Further evidence found includes mammoths with Clovis points in situ, mammoth bones and tusks that have knife marks or have butcher marks. Human coprolites (fossil feces) have been found in a caves in south-central Oregon, dating to 14,000 years ago, and containing mtDNA haplogroups A2 and B2, two of the five major Native American mtDNA haplogroups. These finds in Oregon may represent a pre-Clovis people.
Possible Origins of the Clovis People
The prevailing theory of the origin of the ancient Paleo-Indians such as the Clovis people is that they are thought to have migrated from Siberia approximately 20,000 years ago, when they crossed a bridge from Siberia to Alaska at a time when the sea was low and land was exposed. This early migration may have been followed by later migrations.
These early immigrants are thought to have then migrated down the Pacific coastline where land and vegetation may have been available early on. Evidence of the Clovis culture from ca. 13,000 years ago has been found in Chile. From the Pacific Coast the Clovis people may have then migrated eastward as the ice melted. Beyond the ice, herds of bison and mammoths awaited them.

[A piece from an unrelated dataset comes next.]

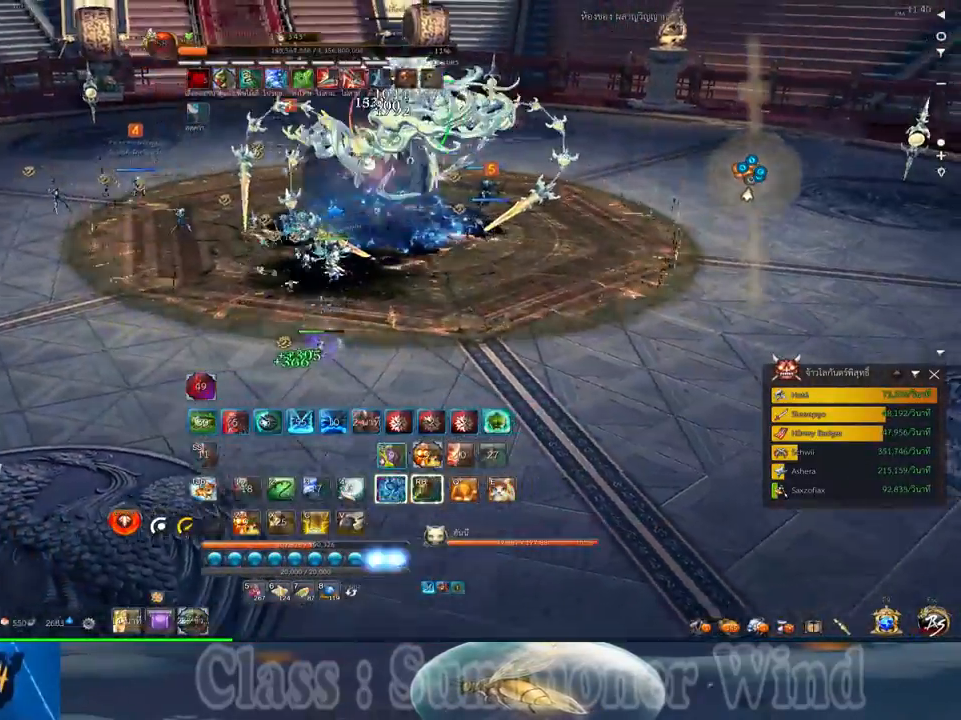
{"keys": ["a", "f"], "mouse": ["left"], "events": [[84, "f", "down"], [84, "mouse_right", "up"], [117, "mouse_left", "up"], [184, "f", "up"], [184, "mouse_left", "down"], [184, "mouse_right", "down"], [300, "f", "down"], [334, "mouse_left", "up"], [334, "mouse_right", "up"], [367, "f", "up"], [400, "mouse_left", "down"], [434, "mouse_right", "down"], [500, "f", "down"], [500, "mouse_right", "up"]]}
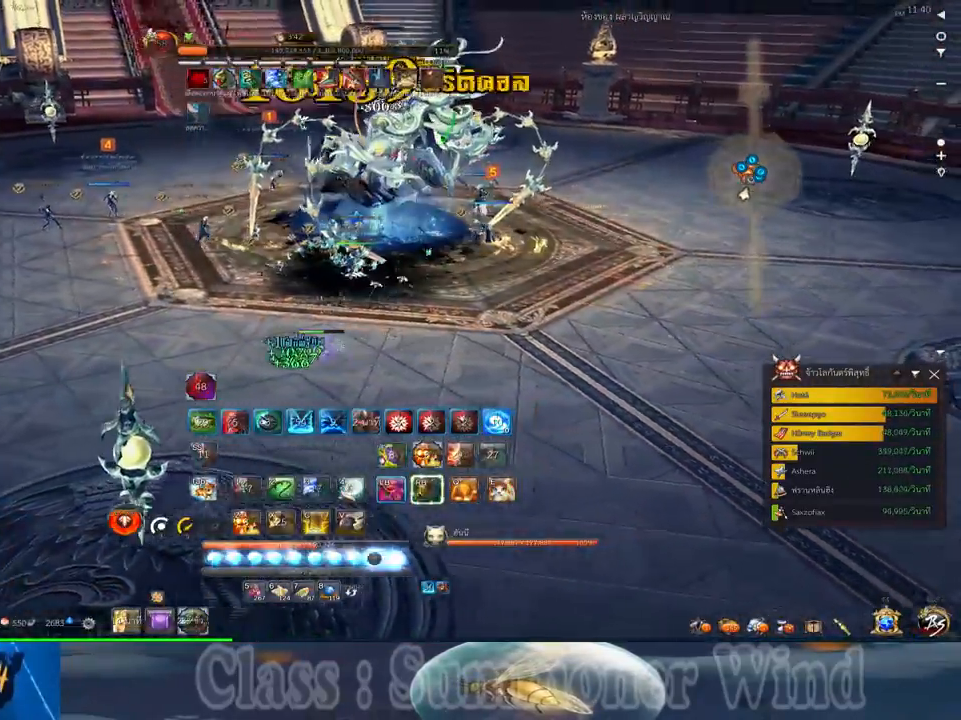
{"keys": ["a", "f"], "mouse": [], "events": [[34, "mouse_left", "up"], [67, "f", "up"], [100, "mouse_left", "down"], [100, "mouse_right", "down"], [167, "f", "down"], [217, "mouse_right", "up"], [250, "f", "up"], [250, "mouse_left", "up"], [317, "mouse_left", "down"], [317, "mouse_right", "down"], [350, "f", "down"], [417, "mouse_left", "up"], [417, "mouse_right", "up"]]}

Pre-Clovis people were basically hunter-gatherers, whereas the Clovis culture hunted big game, using their tool technology.
Some scientists believe through mitochondrial DNA studies that all of the Native American MtDNA, even haplogroup X (which links to some peoples in West Asia and Europe), came from the same source, a part of the same founding population which entered North America from Siberia.
Another theory is based on the earlier findings in America of a pre-Clovis people that came to the Americas 5000 years earlier. The Solutrean theory recognizes the similarity in production method between the Clovis point and tools made by the Solutrean neolithic (Stone Age) culture in southwest France, making a point that the first Americans may have been European.
Researchers found in Barrow, Alaska that modern clothing makers recognized some Solutrean bone needles. The caribou skin clothing the Inuit still continue to wear coul have easily been made by people in 16,000 B.C.E. It is also possible that voyages from Europe, like those 700 years ago could have been made anciently. And of course, another theory states that there may have been ancient mariners crossing the Pacific in various wavesof migration as well.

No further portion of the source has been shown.